The launch of Adaptive Automation allows customers to expand beyond Drata’s pre-built tests and easily deploy custom tests that best match their security and compliance needs. In order to support the massive scale of test automation and complex use cases, Drata refactored its automation engine, allowing customers to collect and validate evidence across more sources using nested conditions.

Zoom Compliance Manager helps organizations fulfill regulatory requirements

Zoom announces Zoom Compliance Manager, an all-in-one offering that provides archiving, eDiscovery, legal hold, and information protection capabilities to help organizations fulfill regulatory requirements and mitigate organizational communications compliance risks across the Zoom platform.

Appdome launches Social Engineering Prevention Service to safeguard mobile users

Appdome has unveiled its new Social Engineering Prevention service on the Appdome platform. The new service includes several new real-time defenses against voice phishing (vishing), remote desktop control, FaceID bypass, fake applications, and SIM swapping, all of which protect user safety, brand reputation, business continuity, and revenue generation.

Legit Security launches enterprise secrets scanning solution

Legit Security has unveiled its standalone enterprise secrets scanning product, which can detect, remediate, and prevent secrets exposure across the software development pipeline. Security teams can now identify, remediate, and prevent the exposure of secrets across developer tools, such as GitHub, GitLab, Azure DevOps, Jenkins, Bitbucket, Docker images, Confluence, Jira, and more.
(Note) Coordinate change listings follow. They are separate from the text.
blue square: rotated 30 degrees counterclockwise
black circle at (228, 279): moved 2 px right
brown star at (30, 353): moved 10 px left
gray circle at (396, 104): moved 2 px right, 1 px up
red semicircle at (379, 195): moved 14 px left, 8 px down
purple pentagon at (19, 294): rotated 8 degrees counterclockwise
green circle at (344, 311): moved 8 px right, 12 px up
Malwarebytes adds AI functionality to ThreatDown Security Advisor

Using natural language processing and generative AI, the enhanced Security Advisor can understand the context of a query and identify relevant information. This helps ThreatDown administrators to identify threats they might miss with a traditional keyword-based search or being required to download, filter and sort through search results.
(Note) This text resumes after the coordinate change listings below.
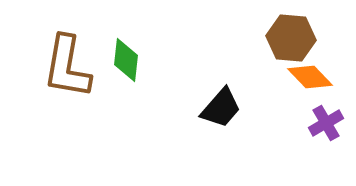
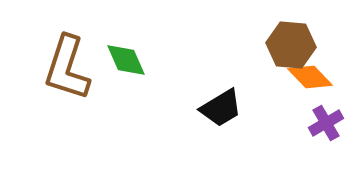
brown hexagon: moved 7 px down
green diamond: rotated 30 degrees counterclockwise
brown L-shape: moved 1 px down; rotated 8 degrees clockwise
black trapezoid: rotated 18 degrees clockwise
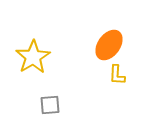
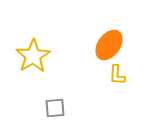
yellow star: moved 1 px up
gray square: moved 5 px right, 3 px down
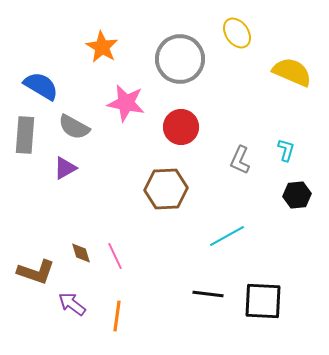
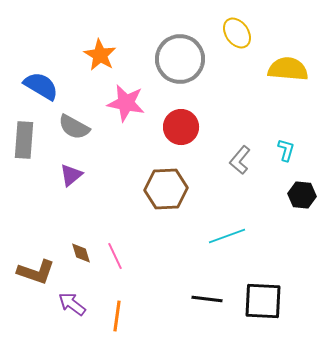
orange star: moved 2 px left, 8 px down
yellow semicircle: moved 4 px left, 3 px up; rotated 18 degrees counterclockwise
gray rectangle: moved 1 px left, 5 px down
gray L-shape: rotated 16 degrees clockwise
purple triangle: moved 6 px right, 7 px down; rotated 10 degrees counterclockwise
black hexagon: moved 5 px right; rotated 12 degrees clockwise
cyan line: rotated 9 degrees clockwise
black line: moved 1 px left, 5 px down
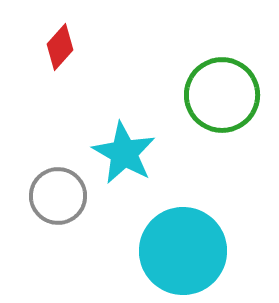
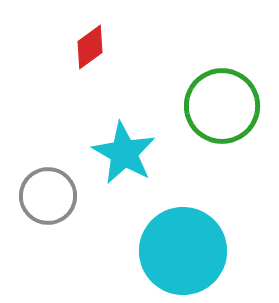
red diamond: moved 30 px right; rotated 12 degrees clockwise
green circle: moved 11 px down
gray circle: moved 10 px left
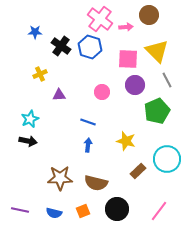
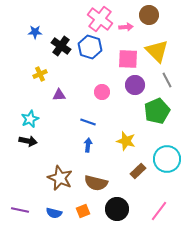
brown star: rotated 25 degrees clockwise
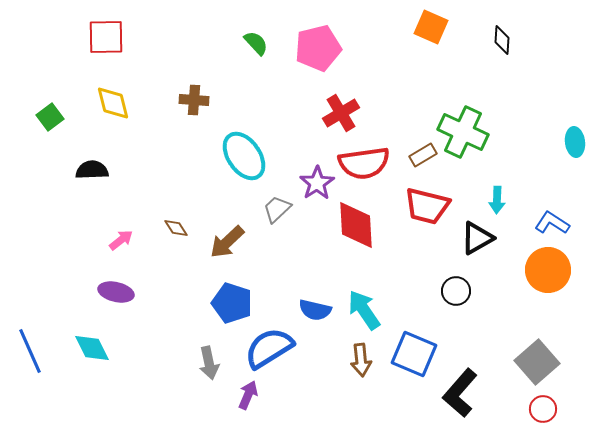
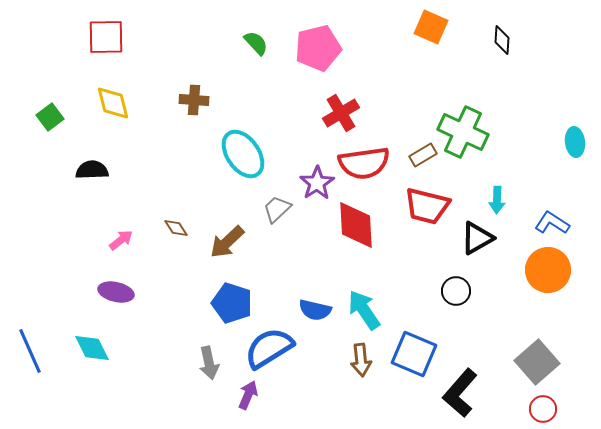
cyan ellipse at (244, 156): moved 1 px left, 2 px up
Bedrock Security protects sensitive data within one unified platform

Bedrock Security unveiled its data security platform, powered by data AI Reasoning (AIR) Engine. Through AIR’s technology, including data similarity, topic detection, and identity and activity analysis, Bedrock provides a clear picture of data usage and risk within one unified platform.

CyberArk Secure Browser helps prevent breaches resulting from cookie theft

Backed by intelligent privilege controls and simple to deploy across devices, CyberArk Secure Browser is purpose-built for a cloud-first world, providing secure, consistent access to both on-premises resources and SaaS applications. It allows visibility, control and governance for security teams, helping to prevent the malicious use of compromised identities, endpoints and credentials both at and beyond login.